Sometimes I wonder if Frost would have been more successful at a school other than Nebraska. I think the idea of "Husker Power' poisoned his offense.
Well, he
was much more successful at a different school, and that school was UCF (even if it was a lucky flash in the pan). And I don't even know how we'd draw any straight lines to "Husker Power" and what he was doing as a composite of all 4.25 of his years here.
A lot of today's popular offenses were developed for this reason; to overcome offensive line talent disadvantages. The spread to run offense Frost used as a base is one of them. It's designed to run against light boxes and to use pulling linemen to create numbers advantages.
As the stats show, in years 1-3 we at least ranked in the top 30 nationally in rushing yards per game. And Jurgens pulled a lot, and was extremely good at it, and some of that scheme was actually fairly successful here. But by the 2021 season, the offense as a whole was just fraught with unforced errors; there'd be false starts, turnovers, and even away-from-the-ball 15 yards penalties that would kill drives.

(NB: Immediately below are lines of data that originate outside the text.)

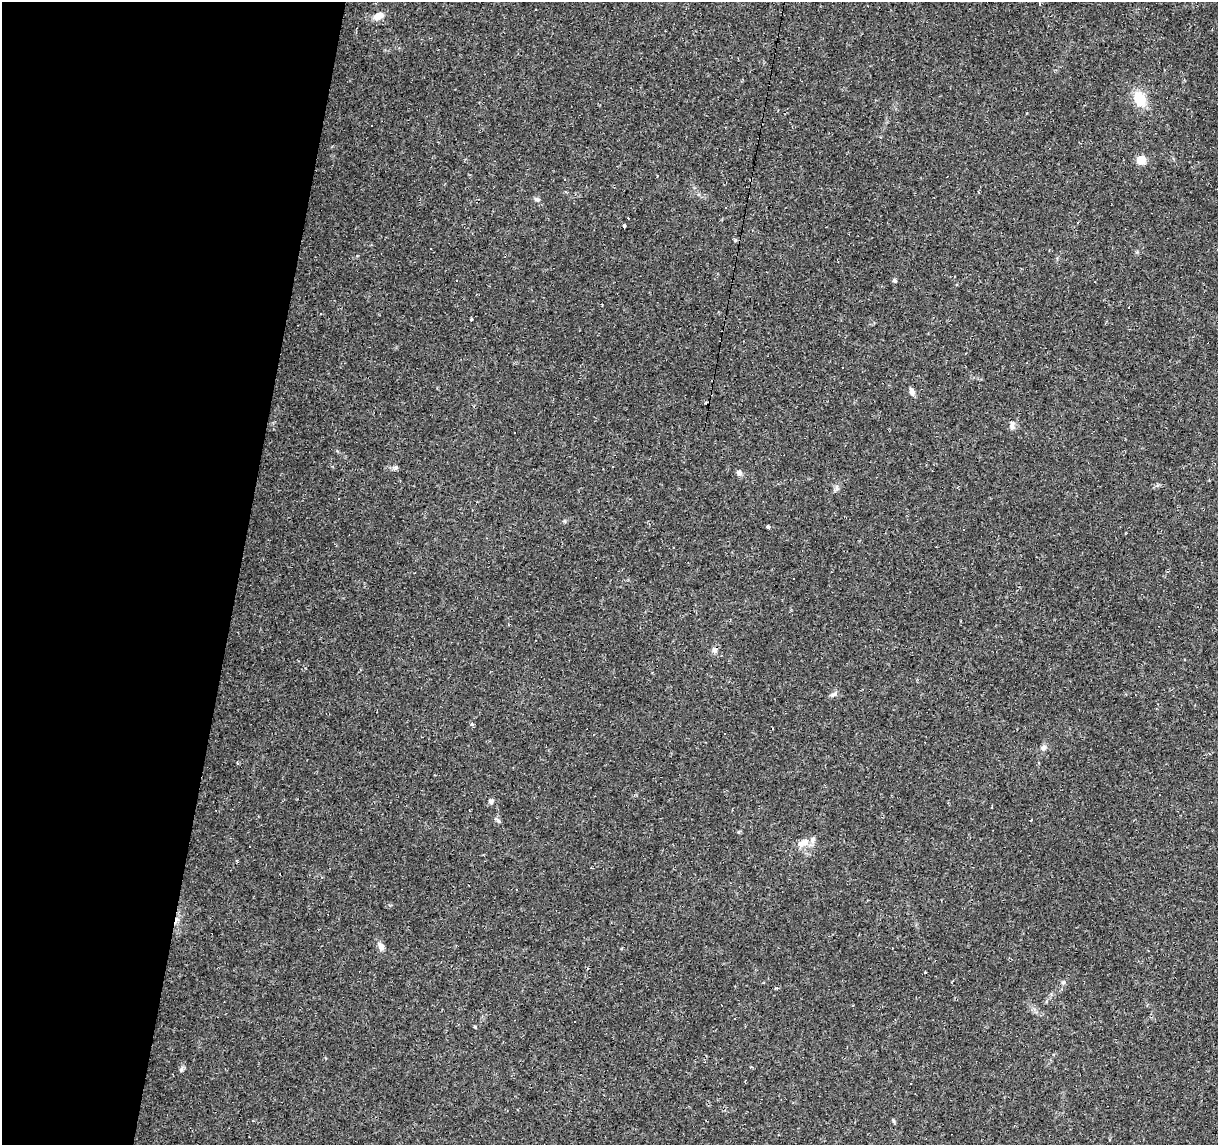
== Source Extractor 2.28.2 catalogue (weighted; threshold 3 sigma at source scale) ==
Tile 9 of 4 x 4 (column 1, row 3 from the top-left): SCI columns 5-1220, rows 1426-2568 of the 4869 x 5077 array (HDU 1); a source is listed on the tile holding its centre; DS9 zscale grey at full resolution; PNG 1220 x 1147 px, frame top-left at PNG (2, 2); no overlay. Shown black and unused: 20% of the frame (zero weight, under 2 of 3 exposures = <1% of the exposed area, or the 3 px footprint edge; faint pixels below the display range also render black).
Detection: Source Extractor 2.28.2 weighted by HDU 2 'WHT'; one run over the whole footprint, this tile lists its part. Background 0.0556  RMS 0.0046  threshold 0.0207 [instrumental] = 3 sigma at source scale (4.5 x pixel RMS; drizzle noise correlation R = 1.50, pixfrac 1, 0.0396/0.0396 arcsec/px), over >= 5 px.
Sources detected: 69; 33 cosmic-ray / hot-pixel residue — not listed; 2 inside a brighter listed object's ellipse — not listed separately; the other 34 listed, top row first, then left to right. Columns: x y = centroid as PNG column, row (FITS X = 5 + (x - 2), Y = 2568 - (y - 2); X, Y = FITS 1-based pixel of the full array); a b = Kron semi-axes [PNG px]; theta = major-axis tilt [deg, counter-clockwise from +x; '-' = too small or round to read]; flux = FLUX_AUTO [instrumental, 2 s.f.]
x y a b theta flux
535 10 3 2 - 0.49
378 16 12 8 19 3.9
1140 99 19 13 -69 10
1141 160 5 5 - 15
564 180 3 3 - 0.51
536 199 7 5 -19 1
726 208 3 3 - 1.2
624 226 4 3 - 2.8
895 281 5 4 - 1.1
471 319 3 3 - 0.44
912 392 9 6 -65 1.7
1012 426 11 5 89 1.6
395 467 8 6 1 1.1
613 467 3 2 - 0.55
739 472 8 7 - 1.5
836 489 8 6 51 1.3
338 498 3 2 - 0.4
768 526 3 3 - 6.8
936 547 3 2 - 0.35
714 650 8 7 - 2
834 694 9 5 27 1.2
472 724 5 4 - 0.75
1043 748 9 6 56 1.5
491 801 5 5 - 1.7
991 807 4 2 - 0.34
498 820 10 5 -37 1
1031 820 4 2 - 0.33
805 842 11 10 - 3.7
381 946 10 7 -63 2.5
735 1019 3 3 - 0.97
475 1027 4 3 - 0.76
751 1067 4 3 - 0.47
181 1069 7 4 71 0.86
893 1121 6 4 -71 0.56
Unlisted compact peaks at least as high as the median listed source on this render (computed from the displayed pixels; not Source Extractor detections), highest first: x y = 1063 982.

And as I mentioned in a part of that post that you didn't quote above (which is fine, there's no "tone" in what I'm saying here

), years 3 & 4 maybe didn't have as much outside/over the top talent as years 1 & 2 did. We did have Betts in year 4, but it wasn't enough.

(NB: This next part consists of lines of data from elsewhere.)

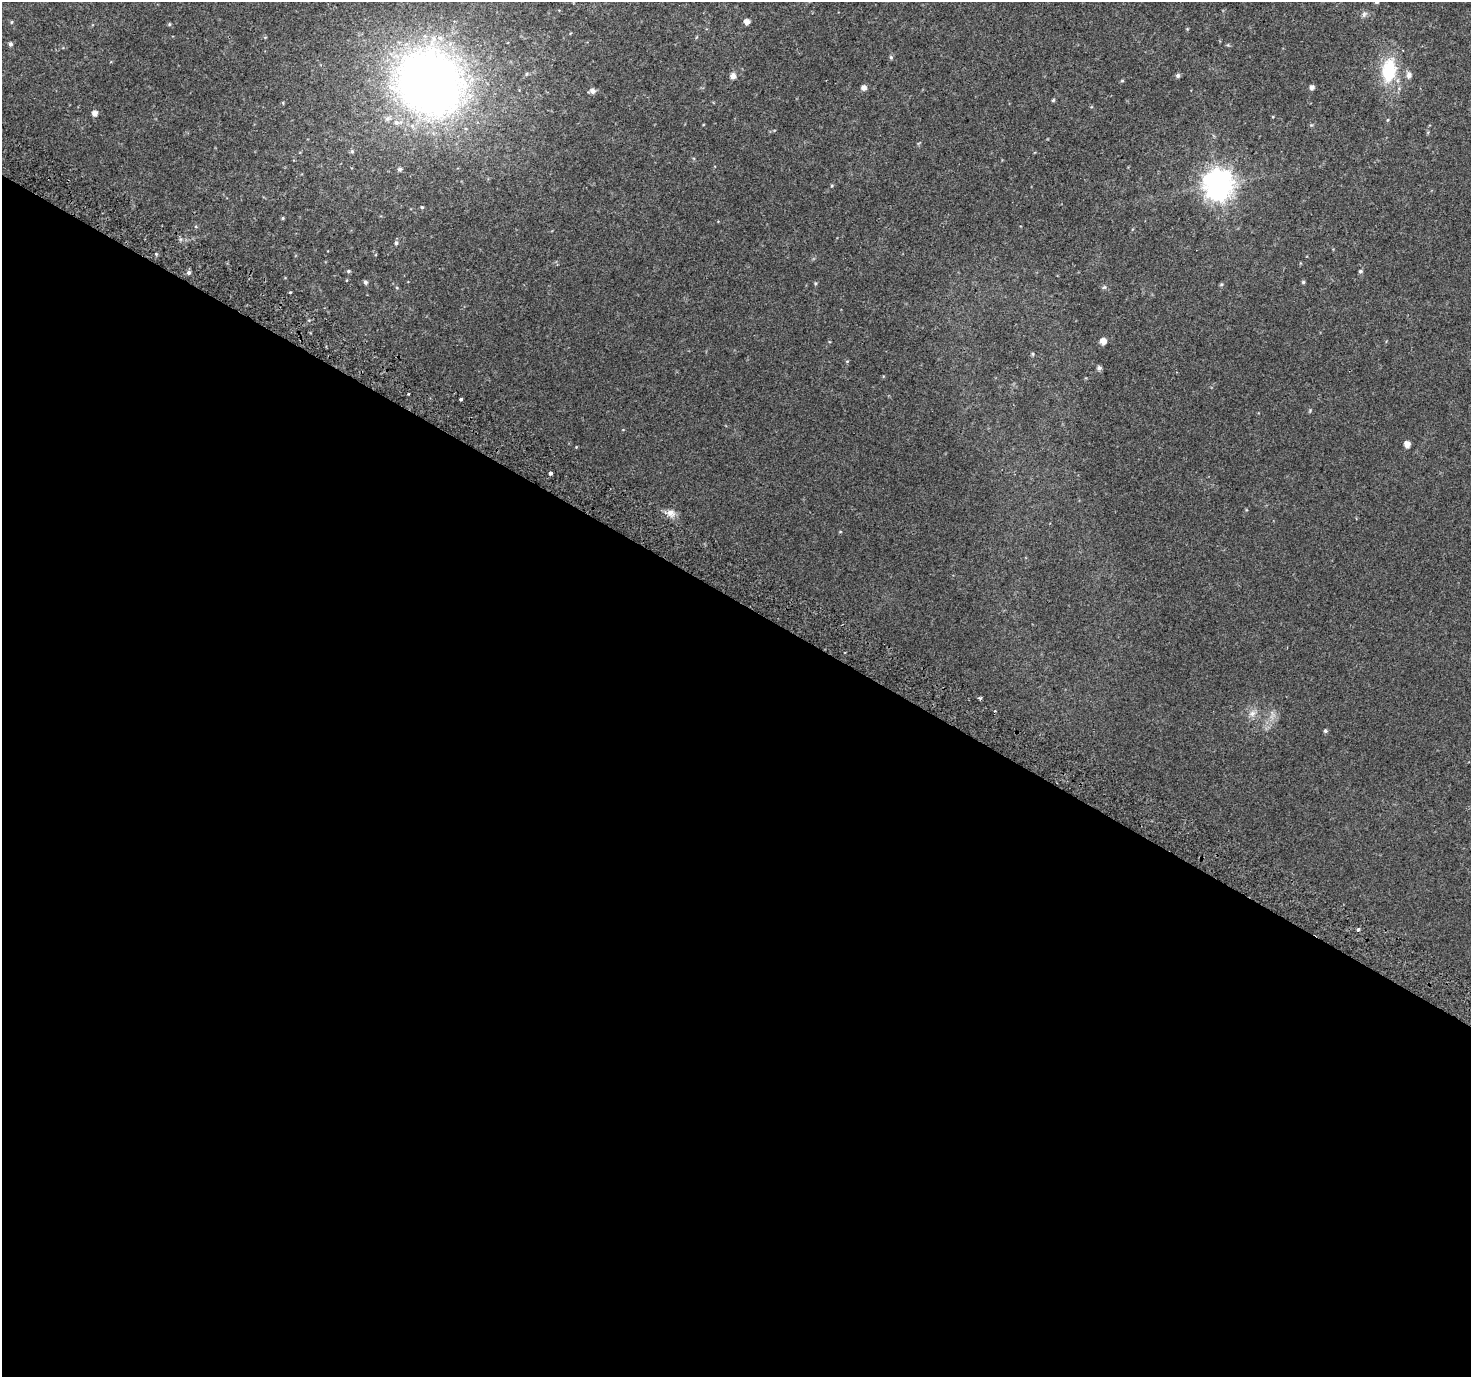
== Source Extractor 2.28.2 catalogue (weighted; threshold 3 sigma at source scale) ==
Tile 14 of 4 x 4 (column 2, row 4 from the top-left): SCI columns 1502-2970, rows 297-1671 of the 5932 x 6025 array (HDU 1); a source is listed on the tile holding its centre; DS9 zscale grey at full resolution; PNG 1473 x 1379 px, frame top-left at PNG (2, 2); no overlay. Shown black and unused: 56% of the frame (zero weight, under 2 of 3 exposures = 2% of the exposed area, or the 3 px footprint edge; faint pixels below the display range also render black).
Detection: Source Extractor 2.28.2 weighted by HDU 2 'WHT'; one run over the whole footprint, this tile lists its part. Background 0.0371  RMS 0.011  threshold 0.048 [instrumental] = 3 sigma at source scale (4.5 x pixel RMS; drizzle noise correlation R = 1.50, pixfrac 1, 0.0396/0.0396 arcsec/px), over >= 5 px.
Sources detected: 51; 1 inside a brighter listed object's ellipse — not listed separately; the other 50 listed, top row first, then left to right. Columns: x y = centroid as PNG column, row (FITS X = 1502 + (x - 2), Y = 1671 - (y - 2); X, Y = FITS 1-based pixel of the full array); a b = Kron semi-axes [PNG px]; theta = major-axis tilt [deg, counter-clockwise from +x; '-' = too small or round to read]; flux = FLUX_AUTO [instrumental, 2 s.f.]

So if the theory is that B1G defense are still big, strong, and lean more towards playing the box, what Frost was trying to do wasn't a bad idea. The scheme itself was in my opinion excellent not only in and of itself but also excellent for the B1G.
But a huge problem by years 4 & 5 were fairly bad issues with blocking in both the run and the pass, and then also tremendously bad issues with unforced errors.